I'm trying to create a small program that will read an expression from a text.txt file and will return the result.
First of all I read the text and convert what I read to a string:
module Main where
import Data.Char
convert :: String -> String
convert = unlines . (map convertLine) . lines
convertLine :: String -> String
convertLine = unwords . (map convertWord) . words
convertWord :: String -> String
convertWord s = (toUpper (head s)):(tail s)
main = do
name <- readFile "test.txt"
putStr $ convert name
Now, I want to parse that string and I start with:
parse :: (Read a, Num a, Fractional a) => String -> [SyntacticalElement a]
parse "" = []
parse putStr = element : (parse rest)
where (element, rest) = next_elem putStr
Here I get the error: next_elem is not in scope
Any idea why?
Update:
module Main where
import Data.Char
convert :: String -> String
convert = unlines . (map convertLine) . lines
convertLine :: String -> String
convertLine = unwords . (map convertWord) . words
convertWord :: String -> String
convertWord s = (toUpper (head s)):(tail s)
main = do
name <- readFile "test.txt"
putStr $ convert name
number = ['0'..'9'] ++ ['.']
operator = ['+', '-', '*', '/']
open_brackets = ['(', '[']
close_brackets = [')', ']']
brackets = open_brackets ++ close_brackets
allowed_chars = number ++ operator ++ brackets
parse :: (Read a, Num a, Fractional a) => String -> [SyntacticalElement a]
parse "" = []
parse putStr = element : (parse rest)
where (element, rest) = next_elem putStr
next_elem :: (Read a, Num a, Fractional a) => String -> (SyntacticalElement a, String)
next_elem s#(first:_)
| is_open_bracket first = (to_sublist content, rest_b)

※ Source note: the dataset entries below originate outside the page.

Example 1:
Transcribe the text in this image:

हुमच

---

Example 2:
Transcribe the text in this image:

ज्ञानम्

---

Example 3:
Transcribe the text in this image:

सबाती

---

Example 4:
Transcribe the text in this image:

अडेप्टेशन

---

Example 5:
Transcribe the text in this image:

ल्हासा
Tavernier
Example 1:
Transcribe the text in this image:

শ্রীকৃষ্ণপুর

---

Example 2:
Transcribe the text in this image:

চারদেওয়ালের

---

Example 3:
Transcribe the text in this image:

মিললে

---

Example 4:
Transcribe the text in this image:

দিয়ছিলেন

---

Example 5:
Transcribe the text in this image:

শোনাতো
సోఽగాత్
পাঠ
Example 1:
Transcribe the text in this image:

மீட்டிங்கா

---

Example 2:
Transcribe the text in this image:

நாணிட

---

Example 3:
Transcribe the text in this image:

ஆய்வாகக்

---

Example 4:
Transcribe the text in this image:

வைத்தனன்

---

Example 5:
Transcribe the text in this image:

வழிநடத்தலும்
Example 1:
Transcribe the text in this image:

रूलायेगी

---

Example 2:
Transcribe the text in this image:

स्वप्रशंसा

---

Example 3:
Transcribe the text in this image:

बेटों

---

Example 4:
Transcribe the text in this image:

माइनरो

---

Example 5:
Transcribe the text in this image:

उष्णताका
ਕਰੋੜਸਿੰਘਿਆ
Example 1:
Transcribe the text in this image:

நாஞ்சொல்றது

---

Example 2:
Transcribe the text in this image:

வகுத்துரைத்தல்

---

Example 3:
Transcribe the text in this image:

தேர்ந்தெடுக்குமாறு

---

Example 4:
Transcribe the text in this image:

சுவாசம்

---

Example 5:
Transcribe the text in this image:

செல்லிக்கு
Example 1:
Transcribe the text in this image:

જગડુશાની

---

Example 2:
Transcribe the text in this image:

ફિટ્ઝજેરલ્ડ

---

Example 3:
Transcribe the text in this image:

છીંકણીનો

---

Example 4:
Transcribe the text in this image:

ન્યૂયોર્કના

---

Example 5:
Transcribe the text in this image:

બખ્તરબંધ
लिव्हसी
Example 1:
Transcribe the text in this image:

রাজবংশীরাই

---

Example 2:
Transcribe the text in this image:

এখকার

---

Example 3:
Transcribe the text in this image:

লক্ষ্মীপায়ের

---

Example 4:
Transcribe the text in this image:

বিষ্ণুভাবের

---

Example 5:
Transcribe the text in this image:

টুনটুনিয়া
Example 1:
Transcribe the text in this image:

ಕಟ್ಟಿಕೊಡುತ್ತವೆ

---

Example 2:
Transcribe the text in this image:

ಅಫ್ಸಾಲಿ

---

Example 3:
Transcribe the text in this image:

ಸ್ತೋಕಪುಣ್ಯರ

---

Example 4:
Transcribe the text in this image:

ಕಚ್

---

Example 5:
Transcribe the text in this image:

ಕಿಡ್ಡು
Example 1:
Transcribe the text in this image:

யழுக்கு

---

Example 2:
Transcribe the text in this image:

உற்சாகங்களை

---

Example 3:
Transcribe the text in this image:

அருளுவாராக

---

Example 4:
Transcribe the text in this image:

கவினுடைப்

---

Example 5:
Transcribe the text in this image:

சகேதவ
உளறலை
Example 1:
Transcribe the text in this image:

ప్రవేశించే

| is_operator first = (to_operator operator, rest_o)
| is_number first = (to_number number, rest_n)
| is_close_bracket first = error "Unexpected closing bracket!"

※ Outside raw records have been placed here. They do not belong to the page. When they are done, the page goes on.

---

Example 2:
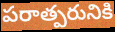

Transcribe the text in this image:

పరాత్పరునికి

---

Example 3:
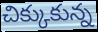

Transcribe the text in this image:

చిక్కుకున్న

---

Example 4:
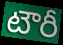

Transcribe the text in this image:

టౌరీ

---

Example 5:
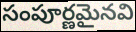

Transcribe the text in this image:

సంపూర్ణమైనవి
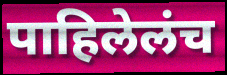
पाहिलेलंच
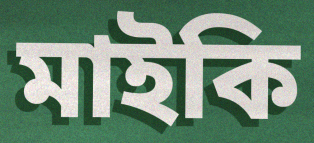
মাইকি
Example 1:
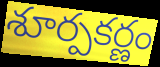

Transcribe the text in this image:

శూర్పకర్ణం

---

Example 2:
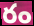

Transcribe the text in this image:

రం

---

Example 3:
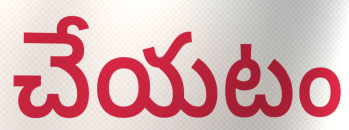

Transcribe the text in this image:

చేయటం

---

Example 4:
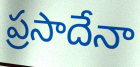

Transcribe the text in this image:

ప్రసాదేనా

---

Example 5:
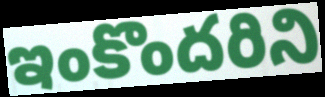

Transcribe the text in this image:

ఇంకొందరిని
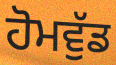
ਹੋਮਵੁੱਡ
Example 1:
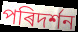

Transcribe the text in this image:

পৰিদৰ্শন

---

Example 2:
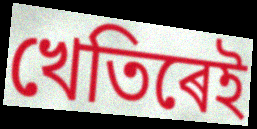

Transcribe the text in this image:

খেতিৰেই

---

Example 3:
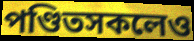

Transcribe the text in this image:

পণ্ডিতসকলেও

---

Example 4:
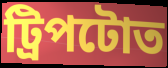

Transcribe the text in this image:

ট্ৰিপটোত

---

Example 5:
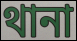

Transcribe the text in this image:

থানা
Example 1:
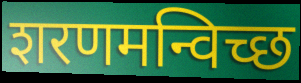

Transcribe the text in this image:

शरणमन्विच्छ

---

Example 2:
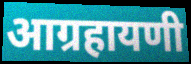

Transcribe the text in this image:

आग्रहायणी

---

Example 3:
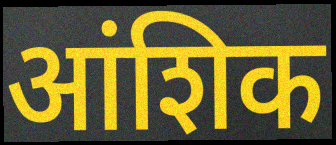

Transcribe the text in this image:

आंशिक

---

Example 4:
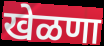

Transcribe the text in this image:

खेळणा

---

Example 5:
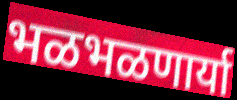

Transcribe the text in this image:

भळभळणार्या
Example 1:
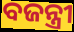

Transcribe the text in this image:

| otherwise = error $ "Invalid Expression: \"" ++ s ++ "\""
where (number, rest_n) = span is_number s
(operator, rest_o) = span is_operator s
(content, rest_b) = parse_bracket s
Because the compiler doesn't know what next_elem means. Why would it? Where is it defined?
Btw for these situations it's often handy to use interact rather than bothering to read from a file.